== Provided entries

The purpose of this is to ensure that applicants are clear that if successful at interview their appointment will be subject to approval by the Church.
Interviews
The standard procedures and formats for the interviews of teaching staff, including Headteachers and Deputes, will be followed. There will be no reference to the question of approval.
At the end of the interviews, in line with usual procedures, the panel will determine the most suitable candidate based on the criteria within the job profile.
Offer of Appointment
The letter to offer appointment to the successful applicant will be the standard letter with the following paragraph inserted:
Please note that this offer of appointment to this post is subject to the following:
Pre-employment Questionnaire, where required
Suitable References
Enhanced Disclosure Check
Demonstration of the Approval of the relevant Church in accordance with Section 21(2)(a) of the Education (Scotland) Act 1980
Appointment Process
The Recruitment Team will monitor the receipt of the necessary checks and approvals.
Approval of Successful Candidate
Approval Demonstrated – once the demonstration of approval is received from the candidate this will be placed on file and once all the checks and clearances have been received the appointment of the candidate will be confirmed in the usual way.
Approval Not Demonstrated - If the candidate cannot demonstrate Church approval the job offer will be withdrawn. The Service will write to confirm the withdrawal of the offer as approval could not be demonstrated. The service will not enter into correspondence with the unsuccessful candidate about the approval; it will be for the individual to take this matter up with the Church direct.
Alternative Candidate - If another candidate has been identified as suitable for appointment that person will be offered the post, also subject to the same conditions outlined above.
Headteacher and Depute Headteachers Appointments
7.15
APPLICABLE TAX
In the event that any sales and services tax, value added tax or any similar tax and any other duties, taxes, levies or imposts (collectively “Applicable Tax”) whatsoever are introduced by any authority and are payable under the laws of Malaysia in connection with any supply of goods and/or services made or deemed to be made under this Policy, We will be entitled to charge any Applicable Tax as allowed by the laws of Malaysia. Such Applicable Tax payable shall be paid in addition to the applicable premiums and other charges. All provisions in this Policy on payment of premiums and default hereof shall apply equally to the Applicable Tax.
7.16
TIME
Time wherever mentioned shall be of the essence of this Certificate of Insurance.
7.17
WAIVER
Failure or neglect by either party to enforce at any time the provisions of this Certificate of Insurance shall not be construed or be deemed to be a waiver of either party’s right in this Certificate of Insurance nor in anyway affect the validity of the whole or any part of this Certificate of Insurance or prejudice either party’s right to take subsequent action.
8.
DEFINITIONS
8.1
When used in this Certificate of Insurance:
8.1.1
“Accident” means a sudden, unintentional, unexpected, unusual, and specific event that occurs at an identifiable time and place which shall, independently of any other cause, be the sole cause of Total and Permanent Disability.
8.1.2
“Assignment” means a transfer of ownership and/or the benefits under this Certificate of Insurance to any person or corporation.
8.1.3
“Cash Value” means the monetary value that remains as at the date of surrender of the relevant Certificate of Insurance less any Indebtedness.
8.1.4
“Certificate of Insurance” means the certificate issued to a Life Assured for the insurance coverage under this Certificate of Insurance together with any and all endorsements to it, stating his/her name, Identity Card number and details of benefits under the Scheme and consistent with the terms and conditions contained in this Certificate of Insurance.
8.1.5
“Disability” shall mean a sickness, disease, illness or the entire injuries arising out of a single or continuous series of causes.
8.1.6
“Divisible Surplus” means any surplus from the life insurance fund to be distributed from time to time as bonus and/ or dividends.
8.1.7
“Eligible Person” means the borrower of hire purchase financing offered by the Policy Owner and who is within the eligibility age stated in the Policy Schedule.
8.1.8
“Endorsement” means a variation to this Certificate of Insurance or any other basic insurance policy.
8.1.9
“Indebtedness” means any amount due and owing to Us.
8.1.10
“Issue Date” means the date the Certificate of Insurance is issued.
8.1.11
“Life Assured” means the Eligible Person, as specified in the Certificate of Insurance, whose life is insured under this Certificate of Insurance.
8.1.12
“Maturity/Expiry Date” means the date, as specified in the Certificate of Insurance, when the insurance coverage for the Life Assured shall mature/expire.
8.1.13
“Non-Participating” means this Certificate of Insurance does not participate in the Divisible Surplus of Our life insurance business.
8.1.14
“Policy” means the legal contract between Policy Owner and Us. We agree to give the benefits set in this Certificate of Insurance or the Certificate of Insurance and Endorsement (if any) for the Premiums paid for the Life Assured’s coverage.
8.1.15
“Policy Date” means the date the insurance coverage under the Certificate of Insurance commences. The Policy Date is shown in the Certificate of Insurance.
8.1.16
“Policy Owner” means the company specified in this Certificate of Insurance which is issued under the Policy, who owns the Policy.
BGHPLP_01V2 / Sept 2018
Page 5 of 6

====

== Your instructions ==
Please output all the lines above exactly as given.

== Solution below ==
The purpose of this is to ensure that applicants are clear that if successful at interview their appointment will be subject to approval by the Church.
Interviews
The standard procedures and formats for the interviews of teaching staff, including Headteachers and Deputes, will be followed. There will be no reference to the question of approval.
At the end of the interviews, in line with usual procedures, the panel will determine the most suitable candidate based on the criteria within the job profile.
Offer of Appointment
The letter to offer appointment to the successful applicant will be the standard letter with the following paragraph inserted:
Please note that this offer of appointment to this post is subject to the following:
Pre-employment Questionnaire, where required
Suitable References
Enhanced Disclosure Check
Demonstration of the Approval of the relevant Church in accordance with Section 21(2)(a) of the Education (Scotland) Act 1980
Appointment Process
The Recruitment Team will monitor the receipt of the necessary checks and approvals.
Approval of Successful Candidate
Approval Demonstrated – once the demonstration of approval is received from the candidate this will be placed on file and once all the checks and clearances have been received the appointment of the candidate will be confirmed in the usual way.
Approval Not Demonstrated - If the candidate cannot demonstrate Church approval the job offer will be withdrawn. The Service will write to confirm the withdrawal of the offer as approval could not be demonstrated. The service will not enter into correspondence with the unsuccessful candidate about the approval; it will be for the individual to take this matter up with the Church direct.
Alternative Candidate - If another candidate has been identified as suitable for appointment that person will be offered the post, also subject to the same conditions outlined above.
Headteacher and Depute Headteachers Appointments
7.15
APPLICABLE TAX
In the event that any sales and services tax, value added tax or any similar tax and any other duties, taxes, levies or imposts (collectively “Applicable Tax”) whatsoever are introduced by any authority and are payable under the laws of Malaysia in connection with any supply of goods and/or services made or deemed to be made under this Policy, We will be entitled to charge any Applicable Tax as allowed by the laws of Malaysia. Such Applicable Tax payable shall be paid in addition to the applicable premiums and other charges. All provisions in this Policy on payment of premiums and default hereof shall apply equally to the Applicable Tax.
7.16
TIME
Time wherever mentioned shall be of the essence of this Certificate of Insurance.
7.17
WAIVER
Failure or neglect by either party to enforce at any time the provisions of this Certificate of Insurance shall not be construed or be deemed to be a waiver of either party’s right in this Certificate of Insurance nor in anyway affect the validity of the whole or any part of this Certificate of Insurance or prejudice either party’s right to take subsequent action.
8.
DEFINITIONS
8.1
When used in this Certificate of Insurance:
8.1.1
“Accident” means a sudden, unintentional, unexpected, unusual, and specific event that occurs at an identifiable time and place which shall, independently of any other cause, be the sole cause of Total and Permanent Disability.
8.1.2
“Assignment” means a transfer of ownership and/or the benefits under this Certificate of Insurance to any person or corporation.
8.1.3
“Cash Value” means the monetary value that remains as at the date of surrender of the relevant Certificate of Insurance less any Indebtedness.
8.1.4
“Certificate of Insurance” means the certificate issued to a Life Assured for the insurance coverage under this Certificate of Insurance together with any and all endorsements to it, stating his/her name, Identity Card number and details of benefits under the Scheme and consistent with the terms and conditions contained in this Certificate of Insurance.
8.1.5
“Disability” shall mean a sickness, disease, illness or the entire injuries arising out of a single or continuous series of causes.
8.1.6
“Divisible Surplus” means any surplus from the life insurance fund to be distributed from time to time as bonus and/ or dividends.
8.1.7
“Eligible Person” means the borrower of hire purchase financing offered by the Policy Owner and who is within the eligibility age stated in the Policy Schedule.
8.1.8
“Endorsement” means a variation to this Certificate of Insurance or any other basic insurance policy.
8.1.9
“Indebtedness” means any amount due and owing to Us.
8.1.10
“Issue Date” means the date the Certificate of Insurance is issued.
8.1.11
“Life Assured” means the Eligible Person, as specified in the Certificate of Insurance, whose life is insured under this Certificate of Insurance.
8.1.12
“Maturity/Expiry Date” means the date, as specified in the Certificate of Insurance, when the insurance coverage for the Life Assured shall mature/expire.
8.1.13
“Non-Participating” means this Certificate of Insurance does not participate in the Divisible Surplus of Our life insurance business.
8.1.14
“Policy” means the legal contract between Policy Owner and Us. We agree to give the benefits set in this Certificate of Insurance or the Certificate of Insurance and Endorsement (if any) for the Premiums paid for the Life Assured’s coverage.
8.1.15
“Policy Date” means the date the insurance coverage under the Certificate of Insurance commences. The Policy Date is shown in the Certificate of Insurance.
8.1.16
“Policy Owner” means the company specified in this Certificate of Insurance which is issued under the Policy, who owns the Policy.
BGHPLP_01V2 / Sept 2018
Page 5 of 6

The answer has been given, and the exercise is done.